Many people who loathe George W. Bush have adopted what Peter Wood describes as "ecstatic anger as a mode of political action." Anger often is, Wood says, "a spectacle to be witnessed by an appreciative audience, not an attempt to win over the uncommitted."


Wood, an anthropologist and author of "A Bee in the Mouth: Anger in America Now," says the new anger "often has the look-at-me character of performance art." His book is a convincing, hence depressing, explanation of "anger chic" — of why anger has become an all-purpose emotional stance. It has achieved prestige and become "a credential for group membership." As a result, "Americans have been flattening their emotional range into an angry monotone."


Wood notes that there is a "vagueness and elasticity of the grievances" that supposedly justify today's almost exuberant anger. And anger is more pervasive than merely political grievances would explain. Today's anger is a coping device for everyday life. It also is the defining attribute of an increasingly common personality type: the person who "unless he is angry, feels he is nothing at all."

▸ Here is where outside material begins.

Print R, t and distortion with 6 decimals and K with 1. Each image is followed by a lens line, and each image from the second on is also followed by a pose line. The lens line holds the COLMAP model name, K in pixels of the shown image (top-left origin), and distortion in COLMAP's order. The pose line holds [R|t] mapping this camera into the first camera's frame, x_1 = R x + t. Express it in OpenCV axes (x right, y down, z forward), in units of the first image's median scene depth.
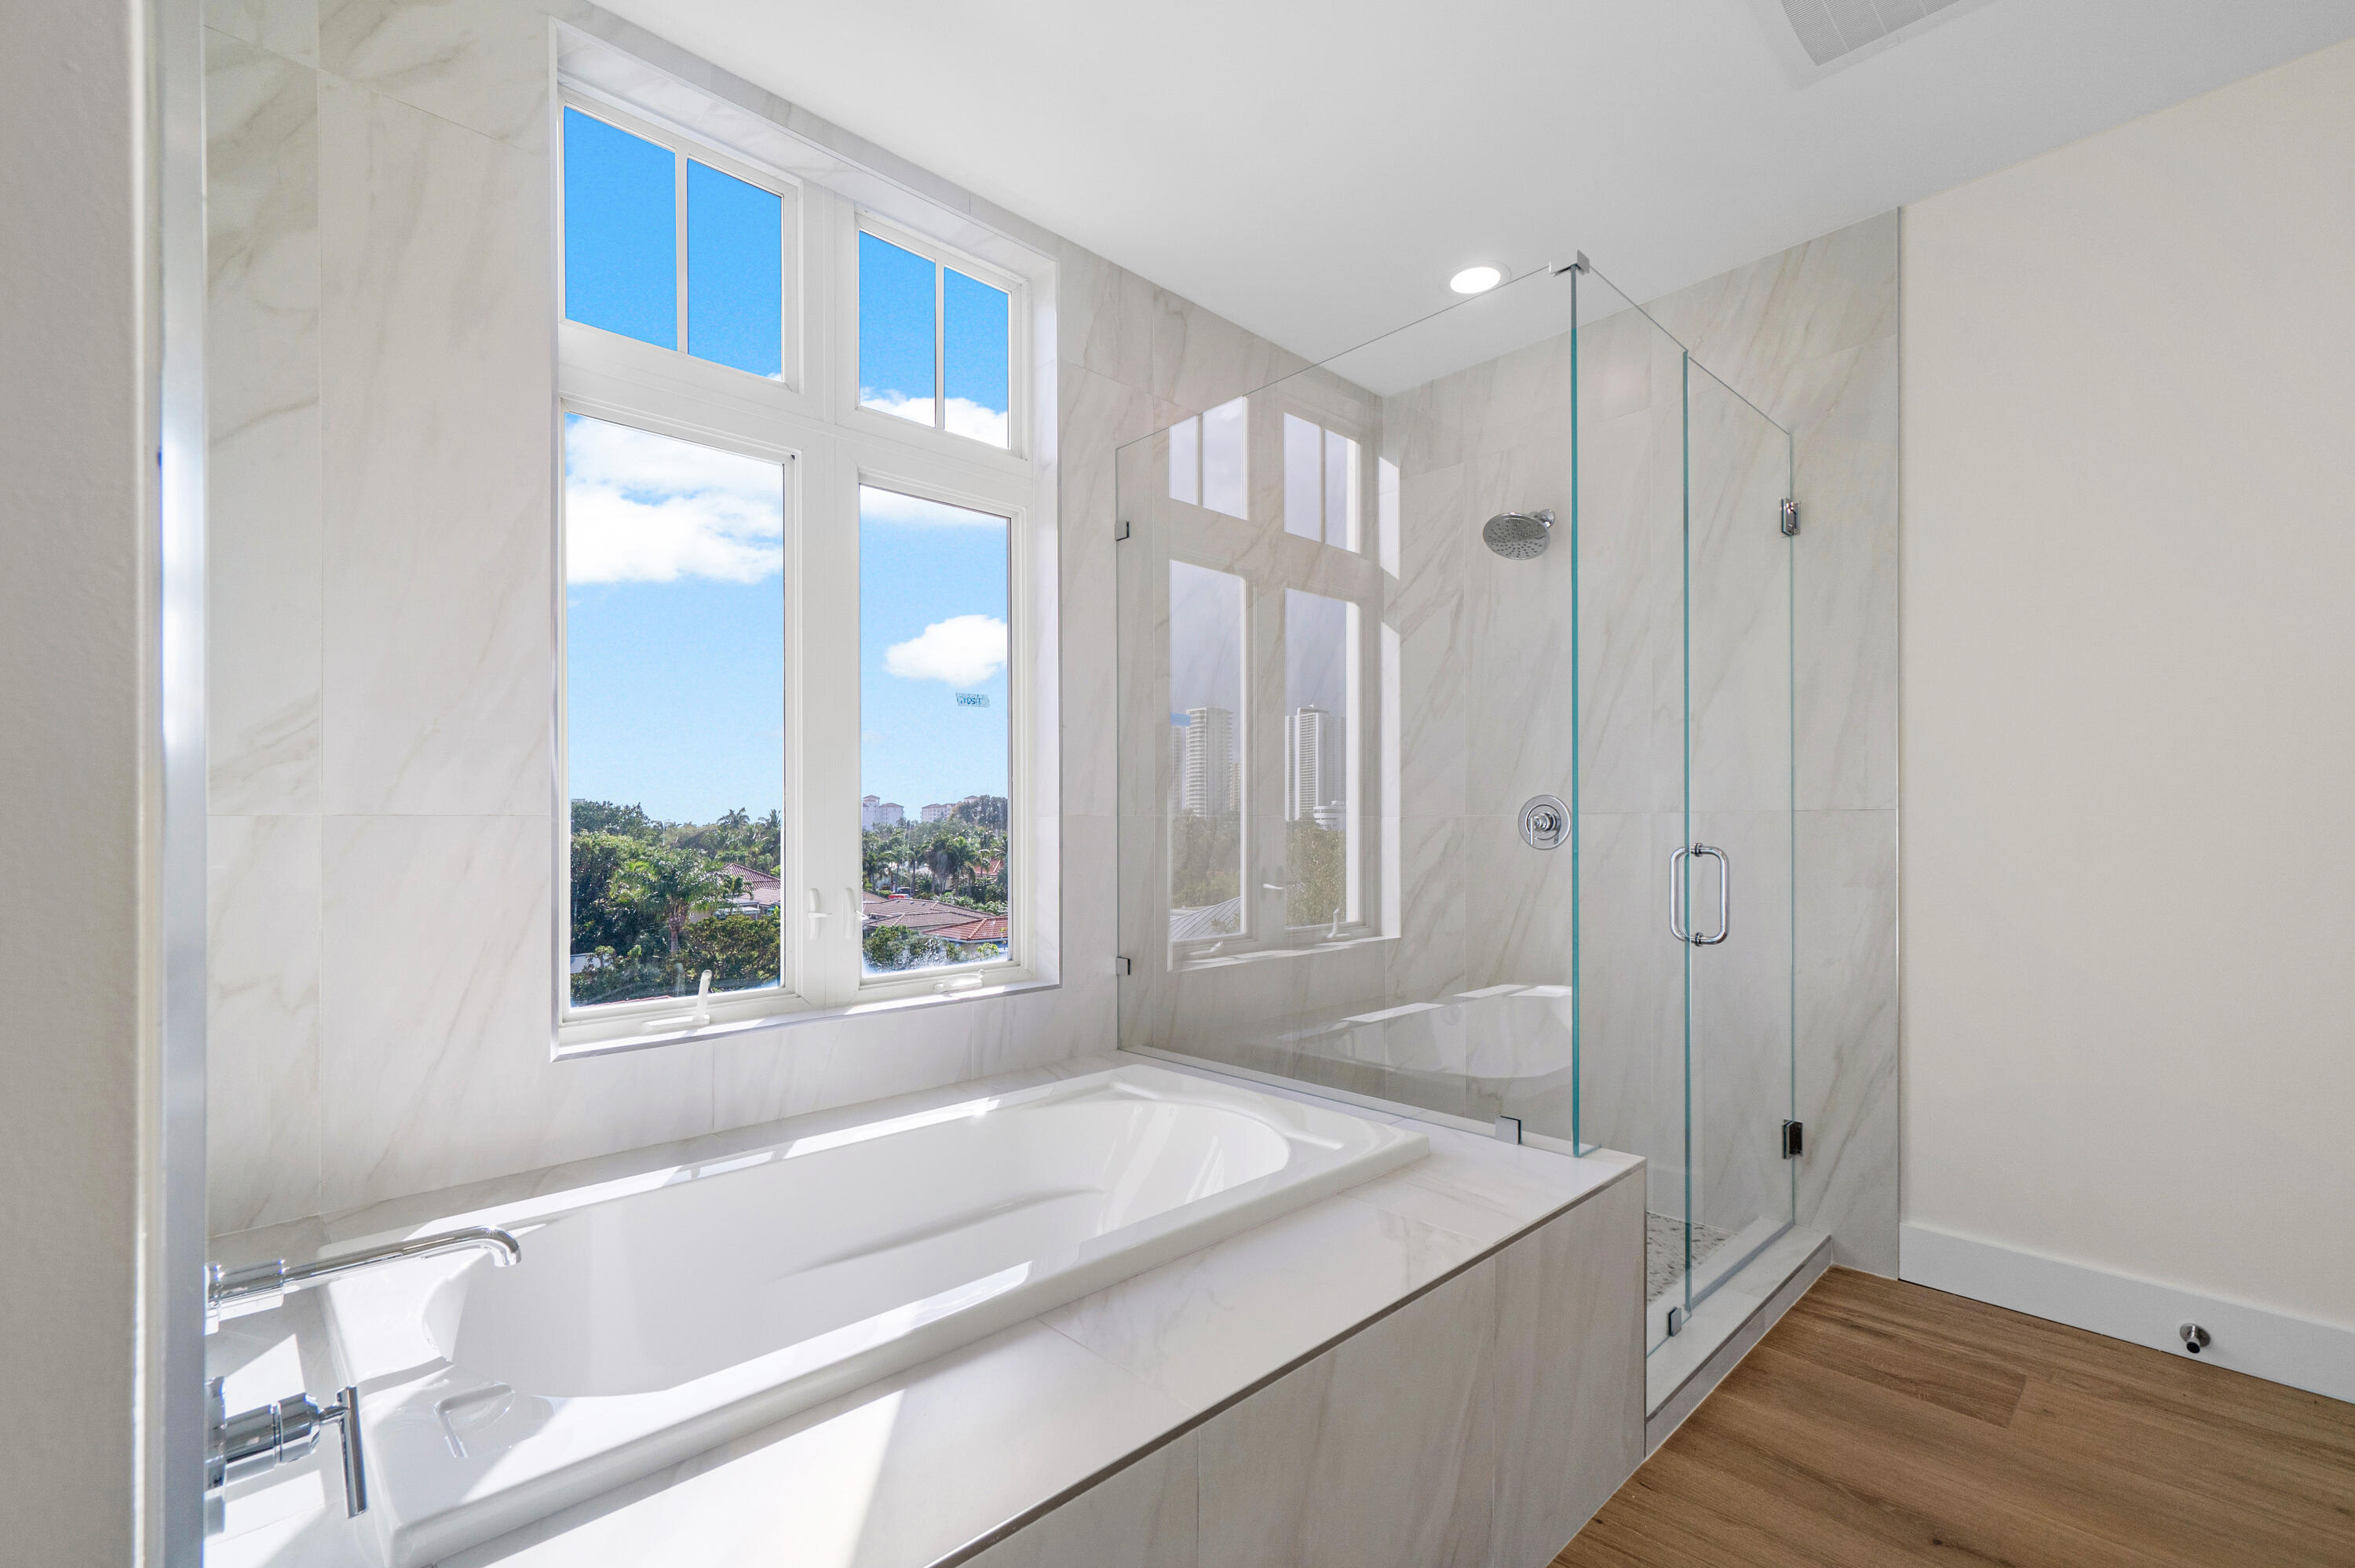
lens RADIAL K [[1029.7, 0, 1168.1], [0, 1029.7, 799.7], [0, 0, 1]] dist [-0.001188, 0.000083]
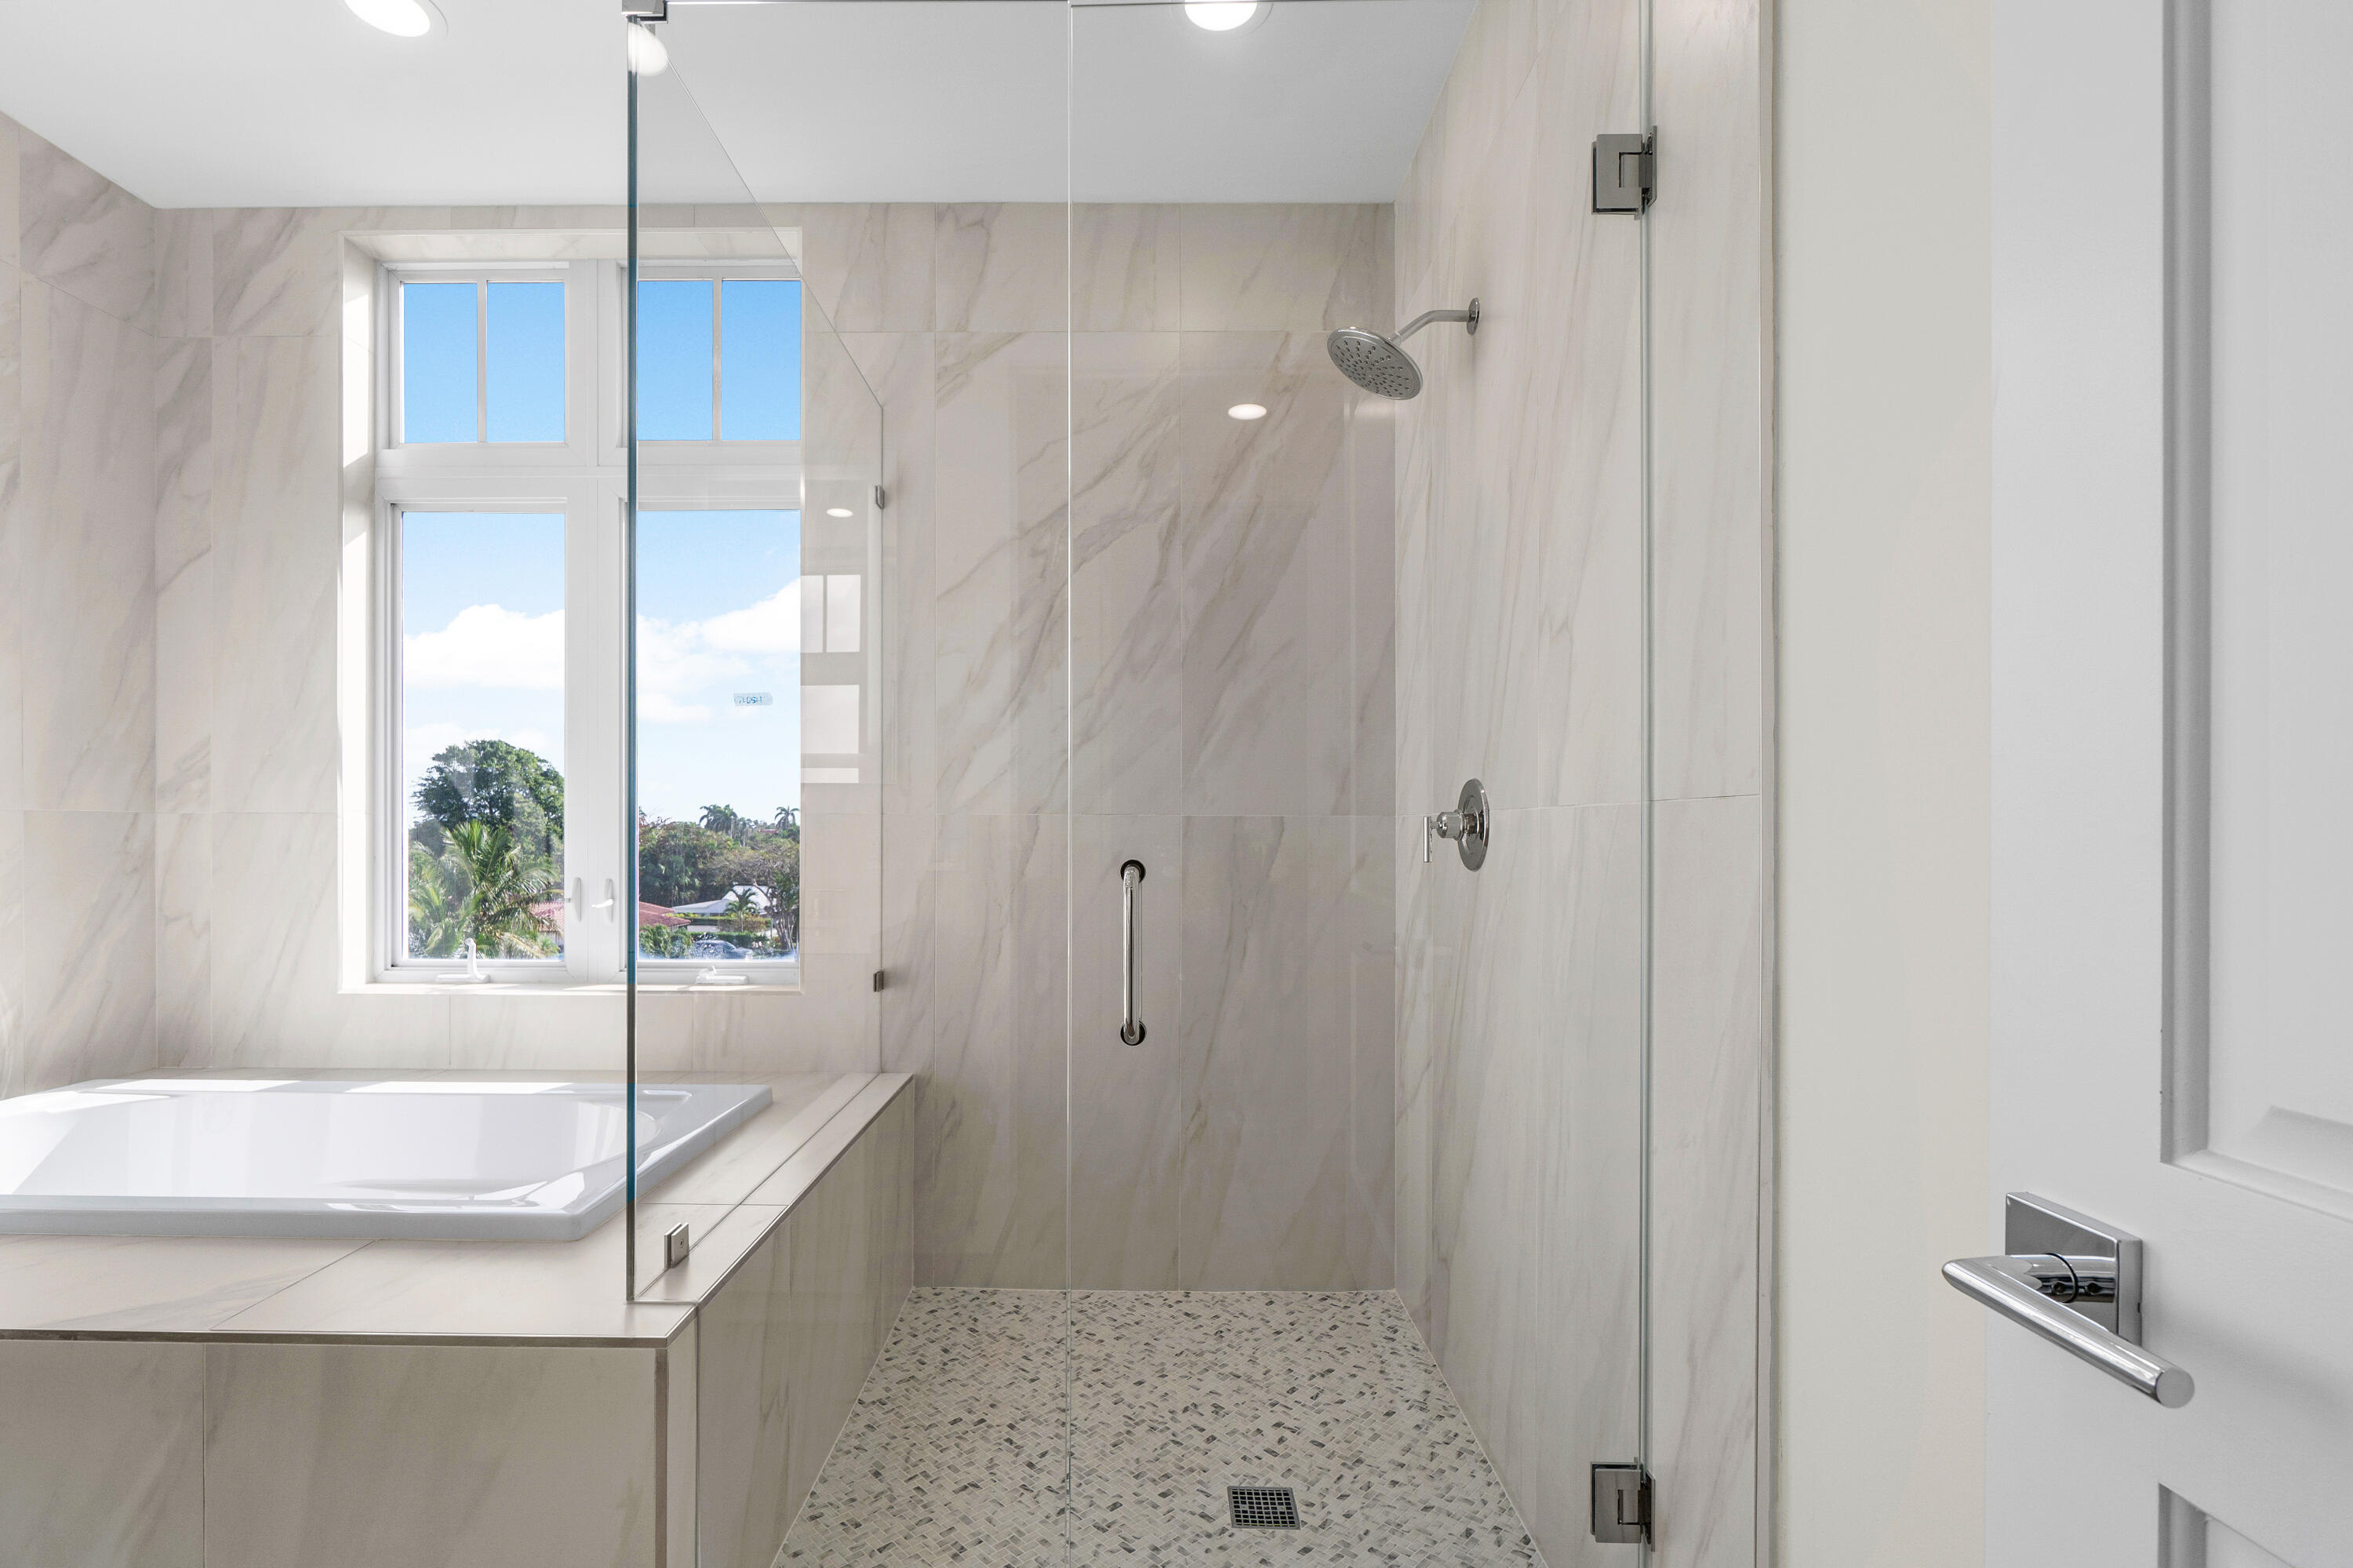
lens RADIAL K [[1029.0, 0, 1172.0], [0, 1029.0, 804.2], [0, 0, 1]] dist [-0.001188, 0.000083]
pose [[0.706922, -0.006865, -0.707258, 0.937285], [0.010892, 0.999940, 0.001181, 0.011057], [0.707208, -0.008538, 0.706954, 0.660691]]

That type, infatuated with anger, uses it to express identity. Anger as an expression of selfhood is its own vindication. Wood argues, however, that as anger becomes a gas polluting the social atmosphere, it becomes not a sign of personal uniqueness but of a herd impulse.


Once upon a time, Americans admired models of self-control, people such as George Washington and Jackie Robinson, who mastered their anger rather than relishing being mastered by it. America's fictional heroes could be angry, but theirs was a reluctant anger — Alan Ladd as the gunfighter in "Shane," Gary Cooper as the marshal in "High Noon." Today, however, proclaimed anger — the more vituperative the better — is regarded as a sign of good character and emotional vitality.


Perhaps this should not be surprising, now that Americans are inclined to elect presidents who advertise their emotions — "I feel your pain." As the late Mary McGrory wrote, Bill Clinton "is a child of his age; he believes more in the thrust-out lower lip than the stiff upper one."


The politics of disdain — e.g., Howard Dean's judgment that Republicans are "brain dead" and "a lot of them never made an honest living in their lives" — derails politics by defining opponents as beyond the reach of reason. The anger directed at Bush today, like that directed at Clinton during his presidency, luxuriates in its own vehemence.


Today, many people preen about their anger as a badge of authenticity: I snarl, therefore I am. Such people make one's blood boil.